E le aziende che sceglieranno di mettere al centro la salute, l’equilibrio e la crescita delle persone saranno quelle in grado di prosperare.
Con più forza. E più senso.
FAQ – Il consulente di welfare aziendale
1. Chi è il consulente di welfare aziendale?
È una figura professionale che aiuta i dipendenti a orientarsi tra le opportunità offerte dal piano welfare. Traduce regole, piattaforme e budget in soluzioni concrete, supportando il lavoratore su temi come salute, previdenza, assistenza familiare, fiscalità e benessere.
2. Perché serve un consulente di welfare in azienda?
Per colmare il divario tra i servizi offerti e quelli realmente utilizzati. Molti dipendenti non sanno a chi rivolgersi o come accedere ai benefit disponibili. Un consulente dedicato riduce questo gap, migliora l’efficacia del piano welfare e rafforza la relazione tra azienda e persone.
3. Quali competenze ha un consulente di welfare?
Deve conoscere le normative su welfare, fiscalità, previdenza, salute e lavoro. Ma serve anche empatia, capacità di ascolto e visione integrata su work-life balance, alimentazione, benessere psicologico e ambienti di lavoro. È una figura tecnica e relazionale allo stesso tempo.
4. Che differenza c’è tra piattaforma welfare e consulente?
La piattaforma è lo strumento: mostra l’elenco dei benefit disponibili. Il consulente è la guida: aiuta il lavoratore a capire cosa gli serve davvero, come usarlo, e come massimizzare il valore del budget welfare. Senza questa figura, la piattaforma resta spesso inutilizzata.
5. In quali casi il supporto del consulente è particolarmente utile?
Quando il lavoratore:
deve assistere un familiare anziano o disabile;
vuole attivare un servizio sanitario ma non sa come;
cerca un beneficio fiscale ma non conosce la normativa;
ha esigenze personalizzate che richiedono orientamento dedicato.
6. Il consulente welfare è presente in tutte le aziende?
No.
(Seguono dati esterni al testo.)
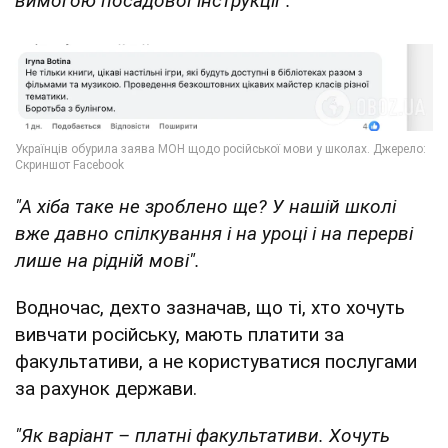
вимогою посадової інструкції".
"А хіба таке не зроблено ще? У нашій школі
вже давно спілкування і на уроці і на перерві
лише на рідній мові".
Водночас, дехто зазначав, що ті, хто хочуть
вивчати російську, мають платити за
факультативи, а не користуватися послугами
за рахунок держави.
"Як варіант – платні факультативи. Хочуть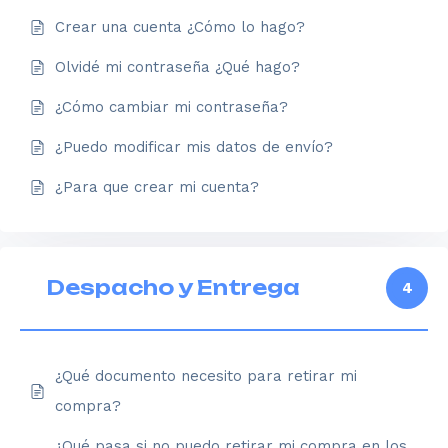
Crear una cuenta ¿Cómo lo hago?
Olvidé mi contraseña ¿Qué hago?
¿Cómo cambiar mi contraseña?
¿Puedo modificar mis datos de envío?
¿Para que crear mi cuenta?
Despacho y Entrega
4
¿Qué documento necesito para retirar mi
compra?
¿Qué pasa si no puedo retirar mi compra en los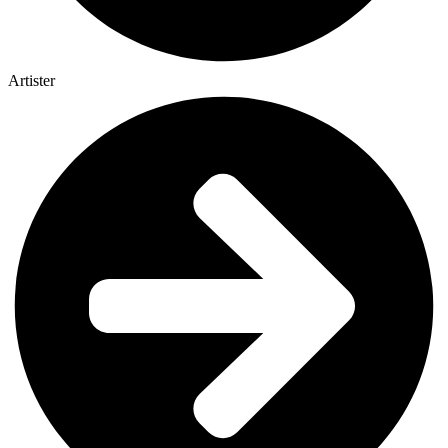
Artister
È ancora una figura poco diffusa, soprattutto nelle PMI. Ma sta emergendo come ruolo chiave nelle aziende più evolute sul piano organizzativo e del benessere. Alcune imprese lo attivano tramite società esterne o in modalità ibrida (sportello + digitale).
7. Che impatto ha il consulente sulla produttività aziendale?
Significativo. Aiutando i dipendenti a usare meglio il welfare, riduce stress, migliora l’accesso alle cure, rende più equo il sistema e rafforza la motivazione. Le aziende con consulenti attivi registrano aumenti di produttività e retention (fonte: Welfare Index PMI 2024).
8. È possibile attivare un consulente anche in smart working?
Sì. Il ruolo si adatta facilmente a una modalità ibrida. Attraverso sportelli digitali, webinar, chat o videoconsulenze, il consulente può seguire i lavoratori anche da remoto, mantenendo efficacia e accessibilità.
9. Come si può introdurre questa figura in azienda?
Formando risorse interne con competenze specifiche
Collaborando con professionisti esterni o società specializzate
Integrando strumenti digitali con momenti di consulenza individuale
Comunicando in modo chiaro il servizio ai dipendenti
10. Qual è la visione di Fiorani & Partners sul tema?
Per Fiorani & Partners il consulente di welfare non è un “plus”, ma il ponte umano che trasforma il welfare da catalogo a cultura. È il volto concreto di un sistema che unisce salute, nutrizione, psicologia e office design. Una guida che semplifica, orienta e valorizza le persone.